Esercizio assegnato A — Ricopia senza alcuna modifica le righe dei record che vanno dalla riga contenente "kingdom: Animalia" fino alla fine dei record, estremi inclusi.

In secondo luogo, troviamo le peculiaritá del sistema italiano: la crisi dei partiti dovuta a Tangentopoli che ha concluso quella che giornalisticamente è stata definita la “Prima Repubblica”, la fine del monopolio Rai per un nuovo monopolio della televisione privata, il pericolo “comunista” con la sua “gioiosa macchina da guerra”, nonostante la “svolta della bolognina” di Achille Occhetto, hanno aperto le porte alla politica “fecondata” dal marketing commerciale, essendo questa rimasta “orfana” delle grandi ideologie novecentesche.
In questo senso la “discesa in campo” di Berlusconi nel 1994, irrisa dalla sinistra e dai suoi intellettuali, si puó definire a pieno titolo come “post-moderna” con una de-differenziazione orizzontale dei diversi ambiti e del linguaggio da essi utilizzato: la comunicazione artistica sfuma in quella pubblicitaria, il sapere nella divulgazione etc. (pessima, in questo senso, la riforma Gelmini dell’Universitá, di cui alla legge formale n. 240/2010, che non ha eliminato certo le “baronie” e neppure favorito il merito, ma le ha centralizzate nel sistema di abilitazioni nazionali per la I e la II fascia).

Dati da elaborare —

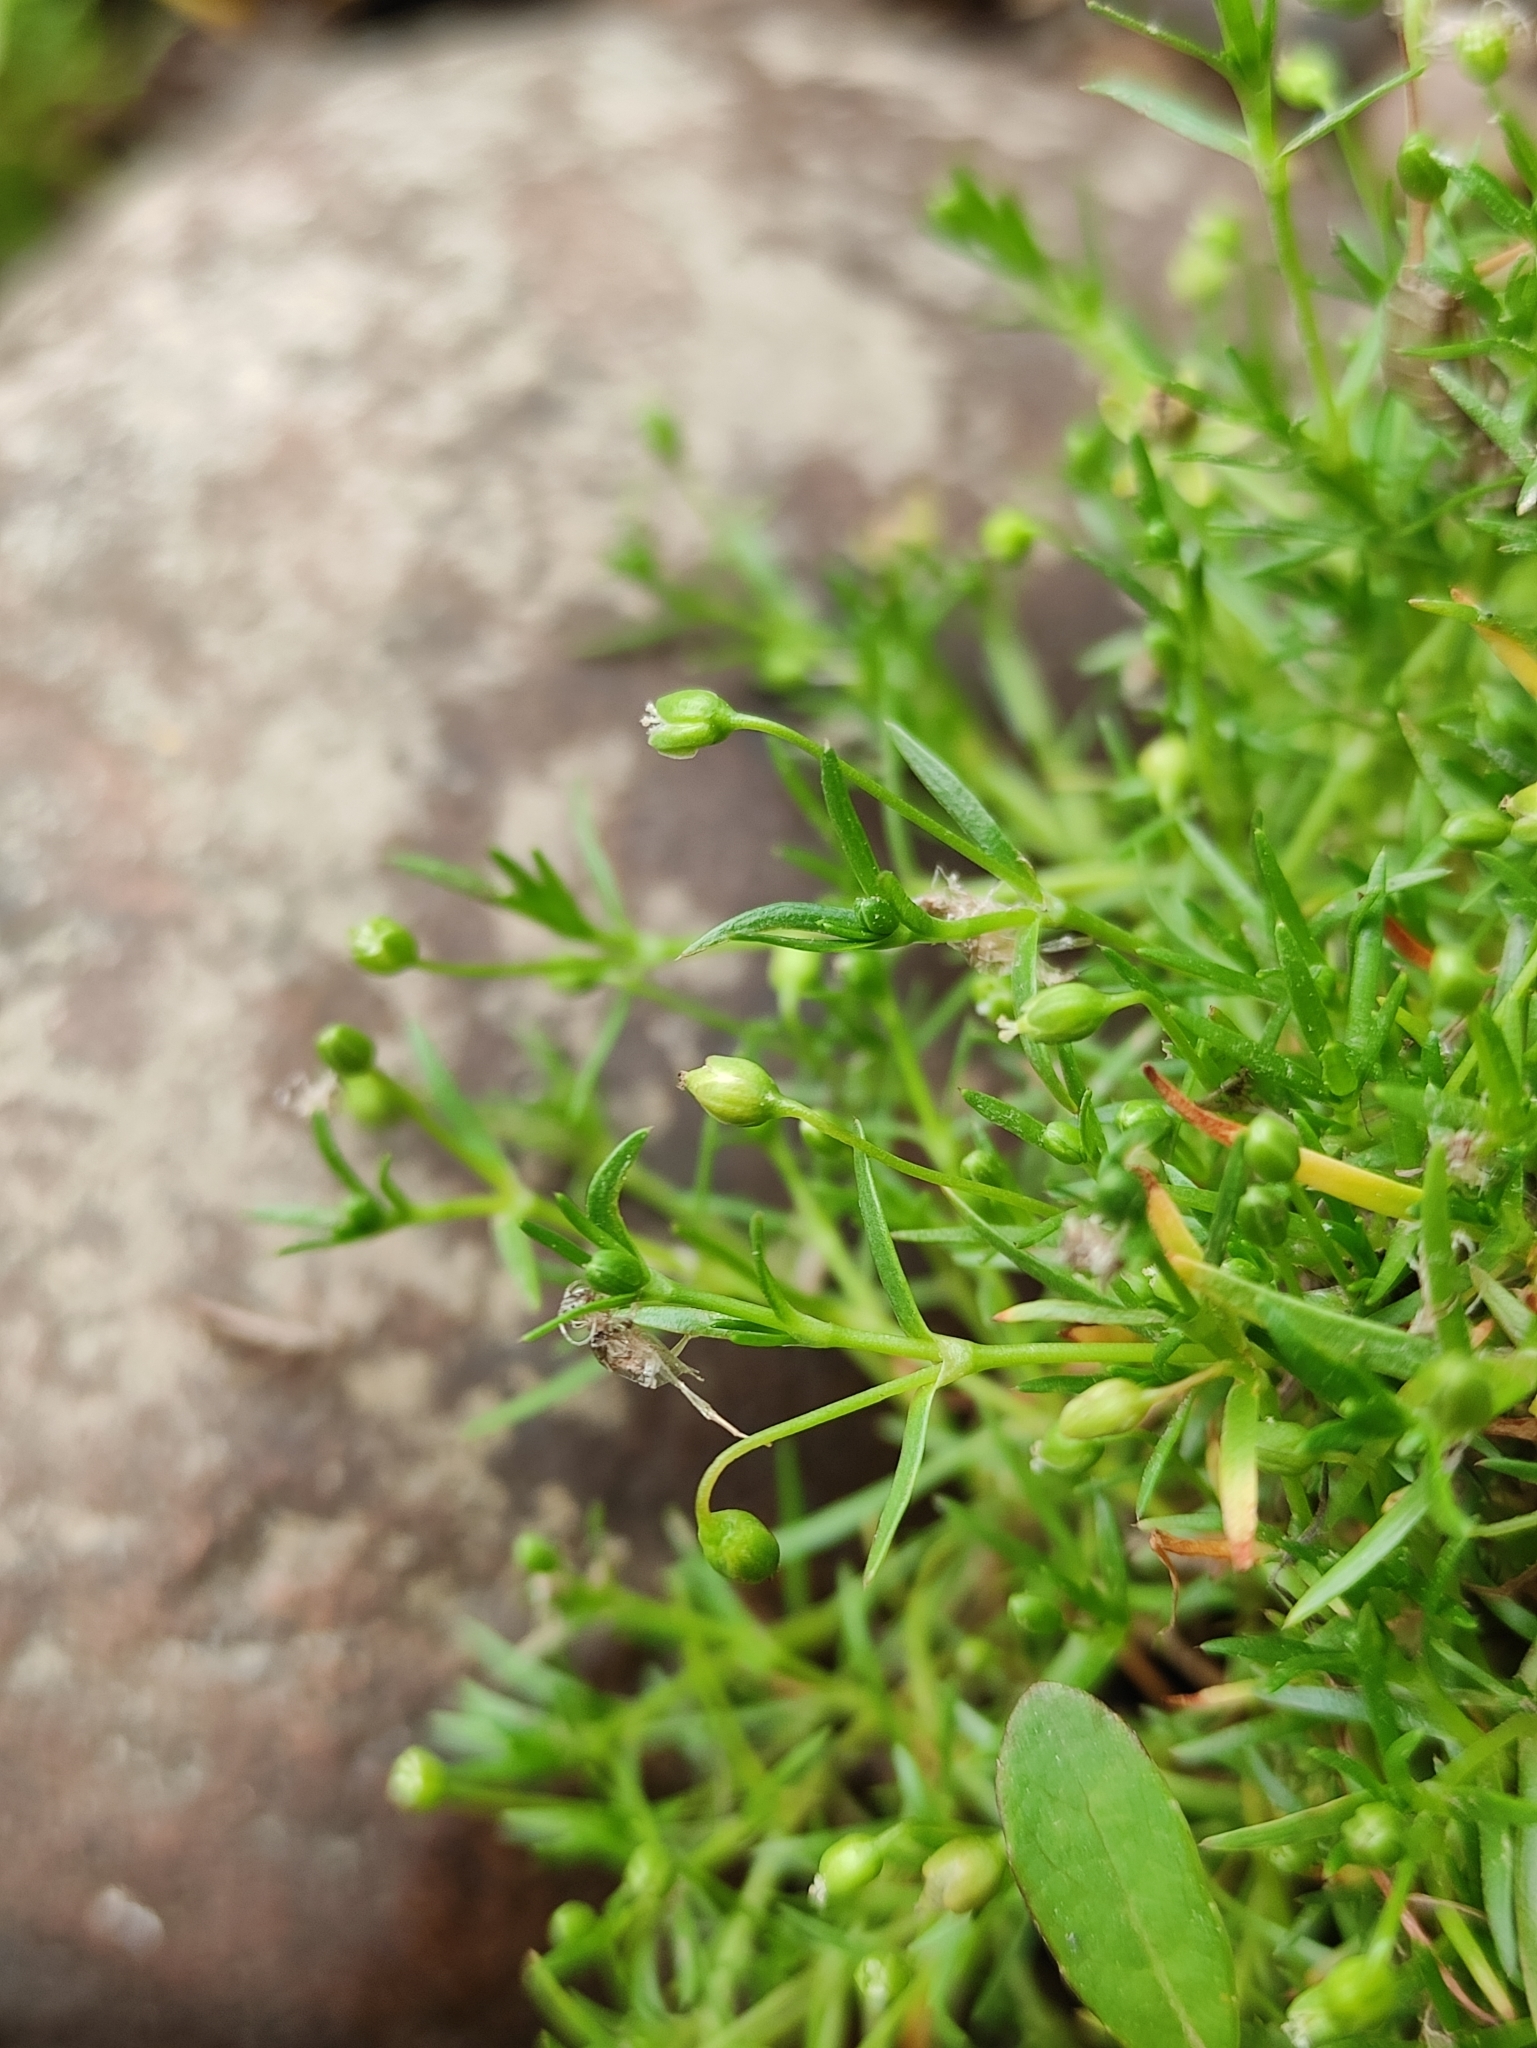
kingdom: Plantae
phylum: Tracheophyta
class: Magnoliopsida
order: Caryophyllales
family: Caryophyllaceae
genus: Sagina
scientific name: Sagina saginoides
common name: Alpine pearlwort
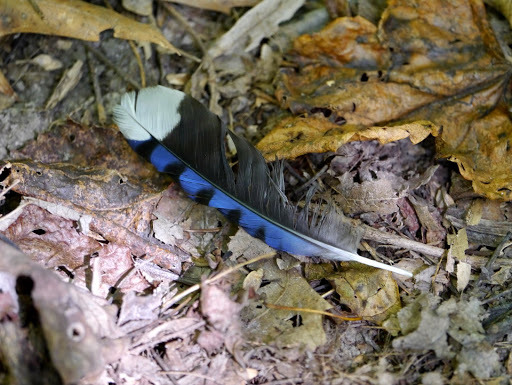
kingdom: Animalia
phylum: Chordata
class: Aves
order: Passeriformes
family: Corvidae
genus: Cyanocitta
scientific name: Cyanocitta cristata
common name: Blue jay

Esercizio assegnato B — Secondo la sezione del documento, in quale anno è avvenuta la "discesa in campo" di Berlusconi?

Risposta scritta A —
kingdom: Animalia
phylum: Chordata
class: Aves
order: Passeriformes
family: Corvidae
genus: Cyanocitta
scientific name: Cyanocitta cristata
common name: Blue jay

Risposta scritta B — Nel 1994.